* EXERCISE *
Consider the listing below. Extract exactly the lines from the line containing "middle dip: (415, 1187)" to the line containing "thumb cmc: (875, 1326)", both included.

* DATA SECTION *
=== Begin Enclosure ===
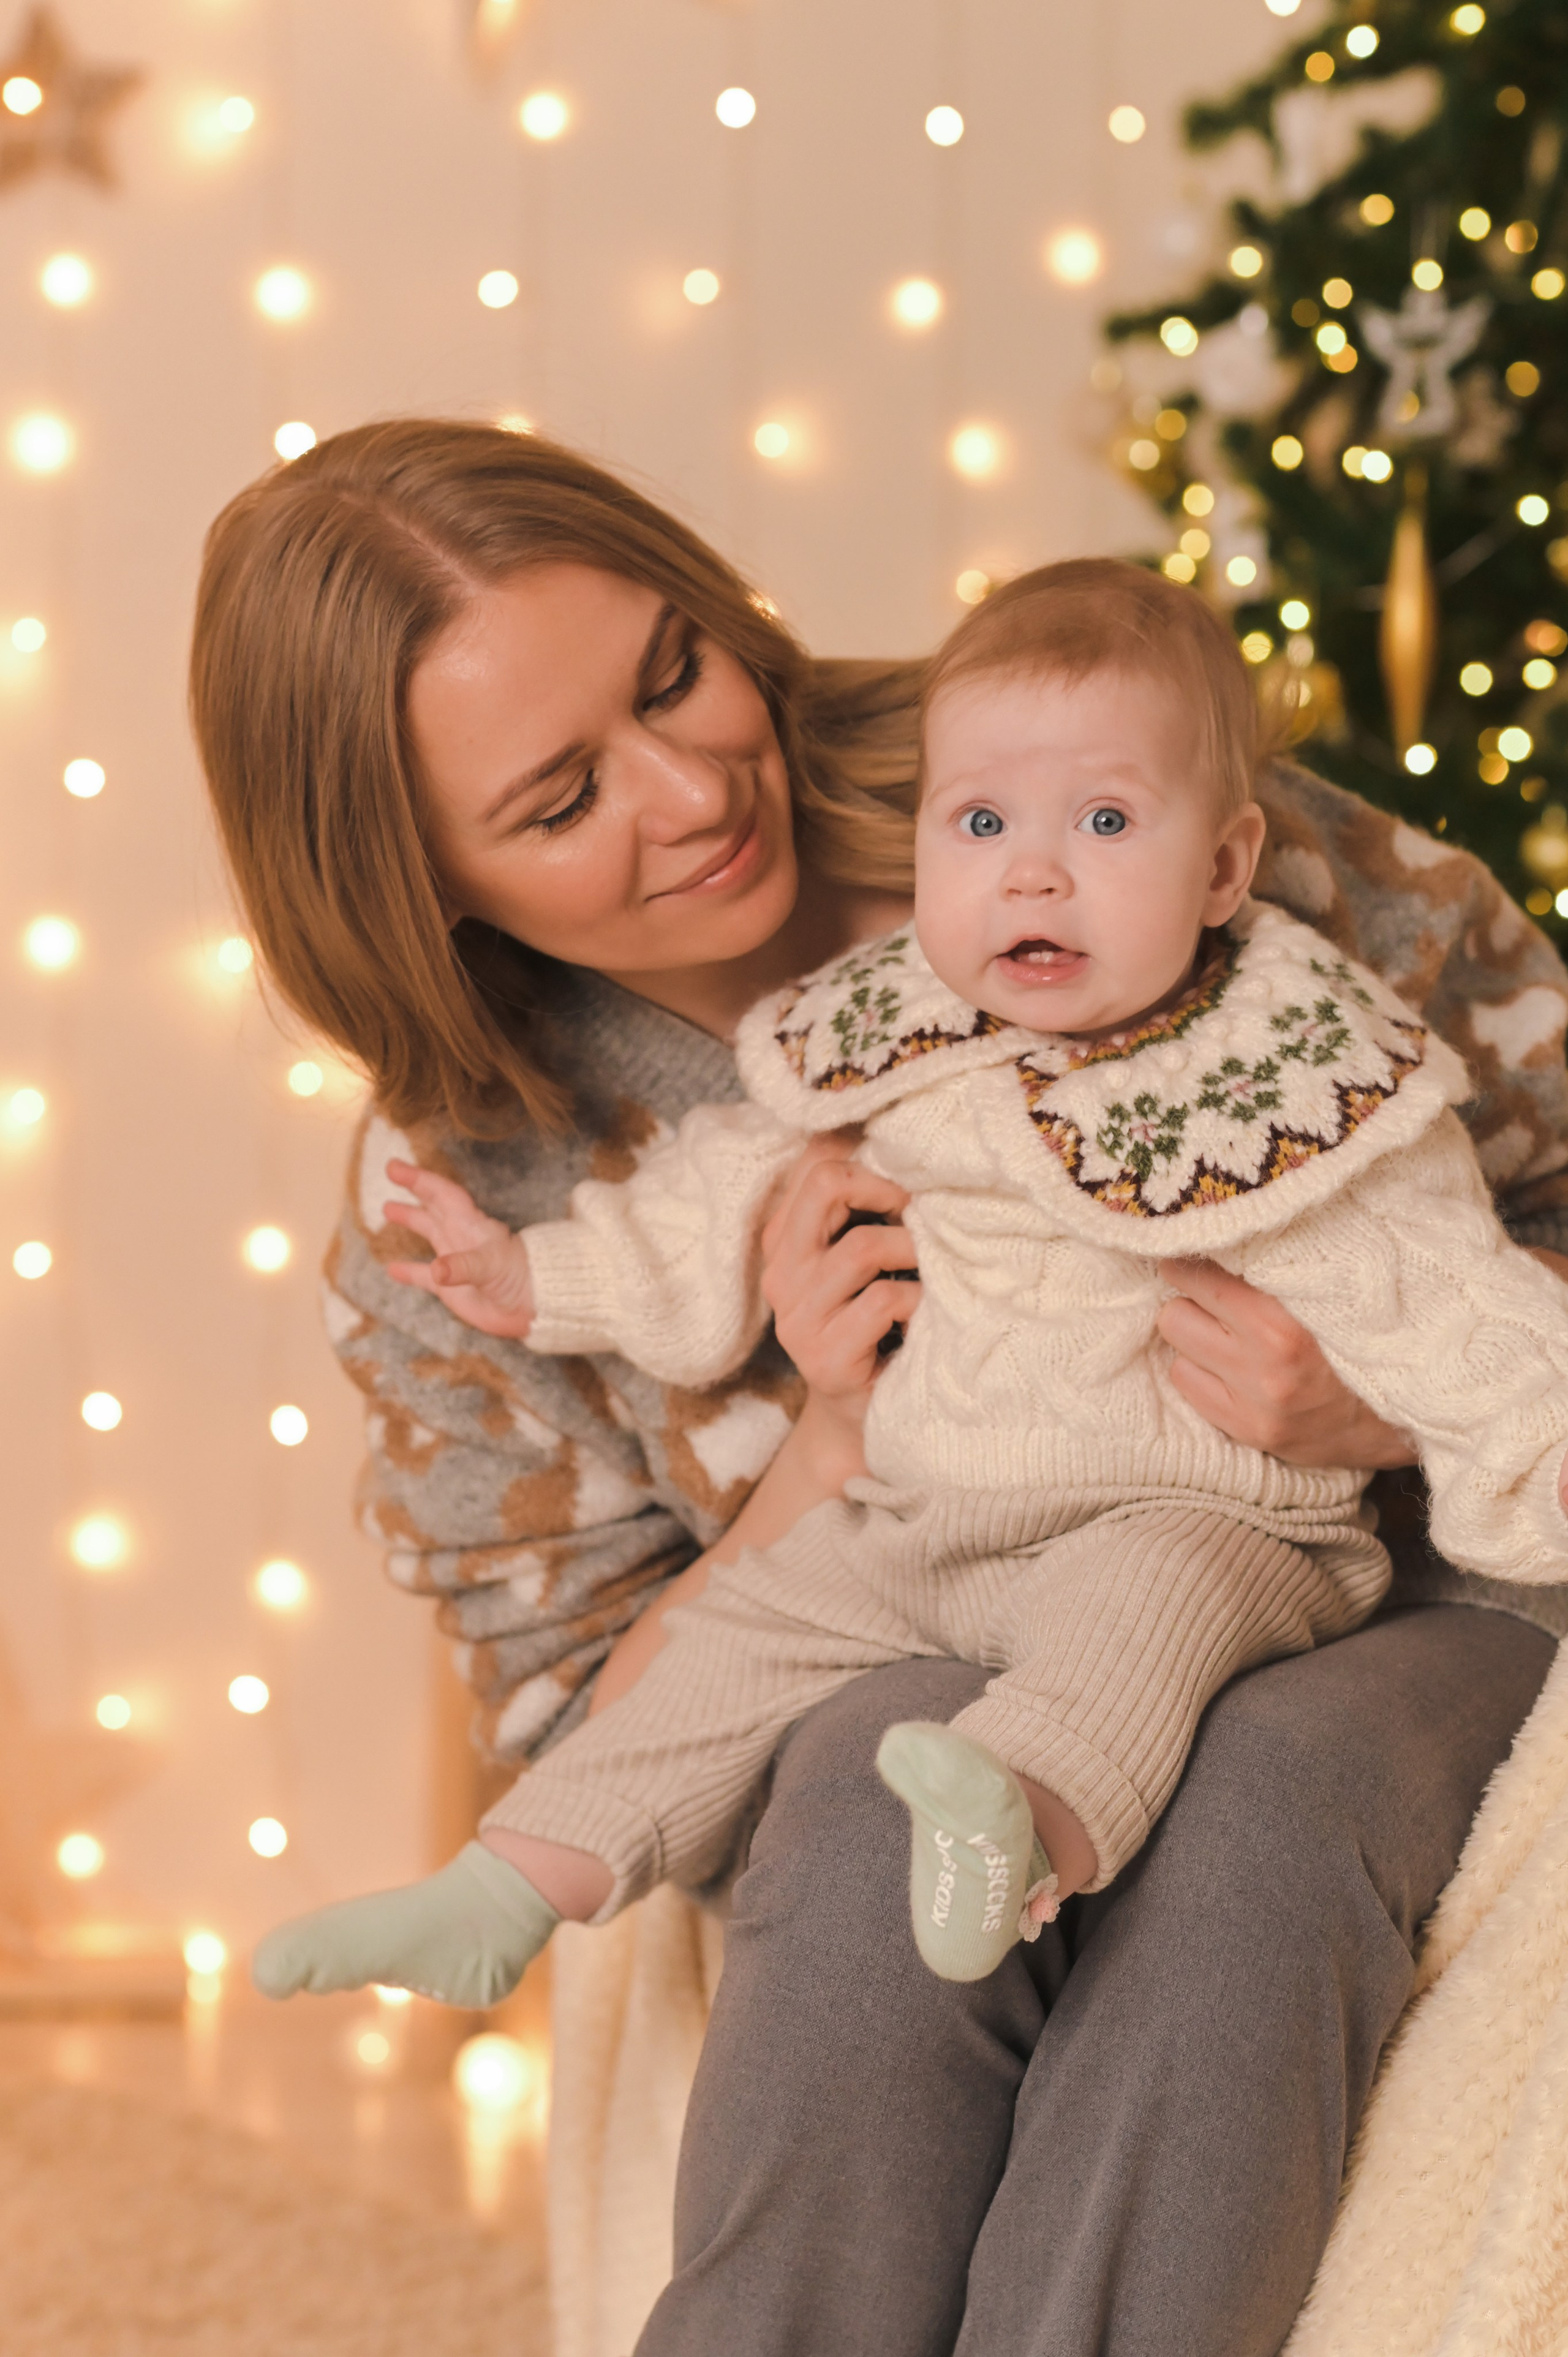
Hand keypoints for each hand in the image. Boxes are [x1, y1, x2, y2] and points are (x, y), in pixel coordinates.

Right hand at [383, 1158, 535, 1337]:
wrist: (533, 1307)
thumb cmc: (518, 1279)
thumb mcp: (490, 1267)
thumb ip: (462, 1266)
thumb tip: (436, 1270)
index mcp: (471, 1225)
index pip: (443, 1194)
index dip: (420, 1179)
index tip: (395, 1167)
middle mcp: (461, 1237)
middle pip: (435, 1205)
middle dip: (415, 1187)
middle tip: (391, 1170)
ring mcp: (456, 1260)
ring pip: (430, 1232)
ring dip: (411, 1219)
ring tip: (388, 1208)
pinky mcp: (452, 1287)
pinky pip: (424, 1276)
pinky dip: (409, 1271)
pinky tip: (392, 1269)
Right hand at [761, 1133, 921, 1412]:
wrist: (862, 1417)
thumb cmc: (875, 1326)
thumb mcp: (861, 1263)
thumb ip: (862, 1213)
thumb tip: (899, 1144)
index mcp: (784, 1242)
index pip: (813, 1163)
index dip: (868, 1160)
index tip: (904, 1189)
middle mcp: (781, 1274)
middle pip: (826, 1184)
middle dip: (887, 1190)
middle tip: (919, 1216)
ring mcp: (797, 1318)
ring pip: (863, 1247)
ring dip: (914, 1252)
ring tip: (930, 1271)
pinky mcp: (824, 1357)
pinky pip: (884, 1302)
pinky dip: (919, 1300)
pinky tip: (925, 1314)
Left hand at [1157, 1257, 1416, 1471]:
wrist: (1400, 1417)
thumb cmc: (1363, 1341)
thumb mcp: (1328, 1293)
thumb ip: (1276, 1266)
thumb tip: (1218, 1234)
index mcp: (1283, 1325)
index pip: (1199, 1277)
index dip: (1192, 1261)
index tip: (1195, 1254)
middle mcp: (1262, 1367)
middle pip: (1174, 1313)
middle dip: (1191, 1302)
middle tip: (1215, 1299)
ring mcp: (1251, 1404)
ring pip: (1175, 1350)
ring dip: (1194, 1340)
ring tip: (1228, 1336)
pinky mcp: (1245, 1430)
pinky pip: (1185, 1385)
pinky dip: (1200, 1372)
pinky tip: (1230, 1368)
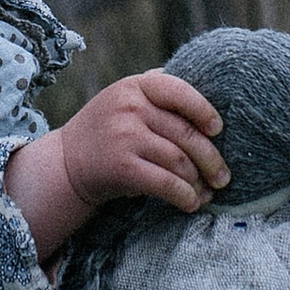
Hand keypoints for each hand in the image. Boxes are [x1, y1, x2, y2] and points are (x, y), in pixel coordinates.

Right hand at [59, 73, 228, 215]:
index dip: (203, 110)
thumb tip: (212, 103)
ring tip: (207, 192)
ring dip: (198, 181)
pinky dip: (184, 195)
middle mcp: (130, 107)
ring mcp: (125, 136)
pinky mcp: (123, 167)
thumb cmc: (108, 131)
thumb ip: (158, 94)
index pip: (179, 91)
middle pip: (185, 133)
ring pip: (179, 160)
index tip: (218, 129)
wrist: (65, 164)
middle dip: (211, 159)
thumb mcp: (125, 99)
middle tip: (224, 177)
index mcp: (135, 86)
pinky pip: (166, 183)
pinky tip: (191, 203)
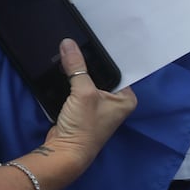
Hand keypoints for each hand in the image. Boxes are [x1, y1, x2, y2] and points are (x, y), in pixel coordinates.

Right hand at [43, 38, 136, 174]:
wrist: (65, 152)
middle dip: (88, 62)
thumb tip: (67, 43)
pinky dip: (71, 82)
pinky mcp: (83, 110)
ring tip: (68, 50)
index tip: (93, 37)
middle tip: (77, 41)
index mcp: (126, 98)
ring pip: (87, 81)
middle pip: (100, 74)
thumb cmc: (84, 126)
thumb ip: (76, 67)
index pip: (116, 69)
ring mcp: (98, 106)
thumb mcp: (83, 92)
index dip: (103, 55)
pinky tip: (63, 68)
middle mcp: (115, 102)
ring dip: (78, 72)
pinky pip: (78, 89)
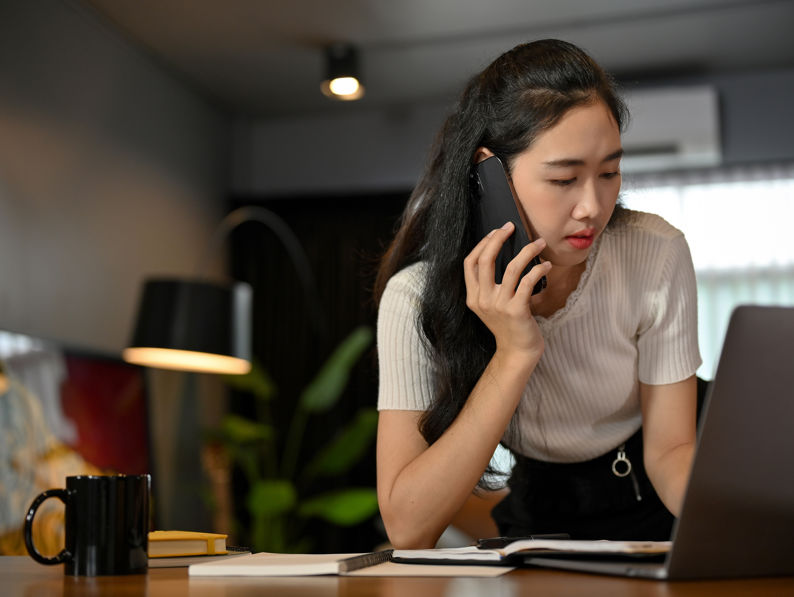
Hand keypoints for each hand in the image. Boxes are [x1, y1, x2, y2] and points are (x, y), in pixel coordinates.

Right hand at [463, 222, 551, 359]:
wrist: (518, 352)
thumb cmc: (509, 325)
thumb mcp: (492, 305)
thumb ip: (491, 285)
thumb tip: (504, 254)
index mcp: (473, 297)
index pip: (470, 263)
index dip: (482, 244)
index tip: (496, 231)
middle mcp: (482, 300)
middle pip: (486, 260)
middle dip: (498, 239)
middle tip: (511, 226)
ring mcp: (499, 305)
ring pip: (512, 268)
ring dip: (528, 251)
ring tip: (539, 243)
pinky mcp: (517, 310)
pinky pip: (528, 281)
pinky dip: (539, 269)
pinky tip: (547, 265)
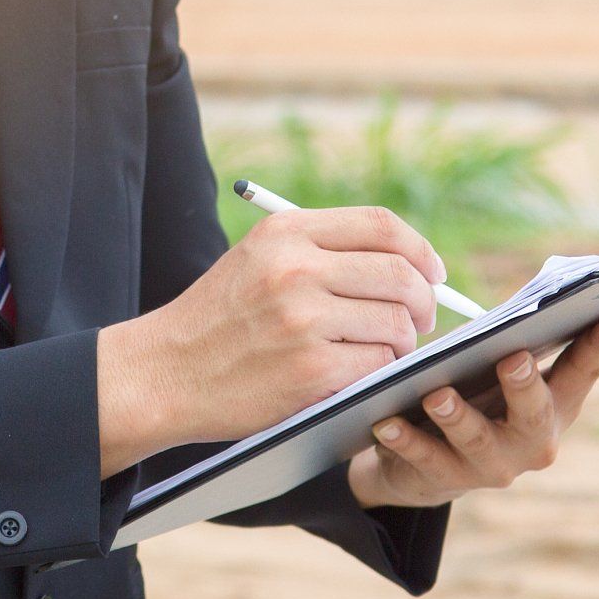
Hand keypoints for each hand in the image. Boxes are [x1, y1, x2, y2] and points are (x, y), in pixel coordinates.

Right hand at [97, 207, 443, 475]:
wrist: (164, 373)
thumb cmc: (219, 319)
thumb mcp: (257, 260)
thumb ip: (321, 250)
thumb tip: (406, 263)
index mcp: (285, 233)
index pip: (381, 225)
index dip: (419, 250)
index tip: (433, 273)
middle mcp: (296, 268)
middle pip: (398, 272)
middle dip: (423, 300)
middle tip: (422, 319)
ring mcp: (304, 319)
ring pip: (395, 322)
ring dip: (403, 341)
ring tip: (386, 350)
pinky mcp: (312, 369)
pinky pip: (378, 362)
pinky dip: (381, 370)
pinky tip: (361, 372)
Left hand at [345, 308, 598, 509]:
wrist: (429, 465)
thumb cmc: (478, 394)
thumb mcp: (500, 368)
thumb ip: (521, 338)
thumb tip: (544, 293)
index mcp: (555, 404)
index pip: (584, 370)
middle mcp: (531, 440)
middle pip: (534, 413)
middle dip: (524, 386)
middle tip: (513, 359)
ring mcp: (490, 465)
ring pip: (476, 441)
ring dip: (457, 416)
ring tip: (437, 395)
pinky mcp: (444, 480)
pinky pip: (424, 459)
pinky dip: (405, 439)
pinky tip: (385, 421)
=== End Enclosure ===
* ANSWER TO THIS EXERCISE *
middle dip: (415, 1187)
middle tip: (391, 1170)
ring mcp: (456, 1260)
ring pip: (430, 1232)
ring dip: (411, 1219)
ring tip: (388, 1208)
pinky mcp: (452, 1287)
pinky pip: (424, 1276)
pinky dip: (409, 1271)
pinky tip: (392, 1269)
Right hand at [761, 1133, 921, 1412]:
wrist: (862, 1417)
thumb cmc: (875, 1326)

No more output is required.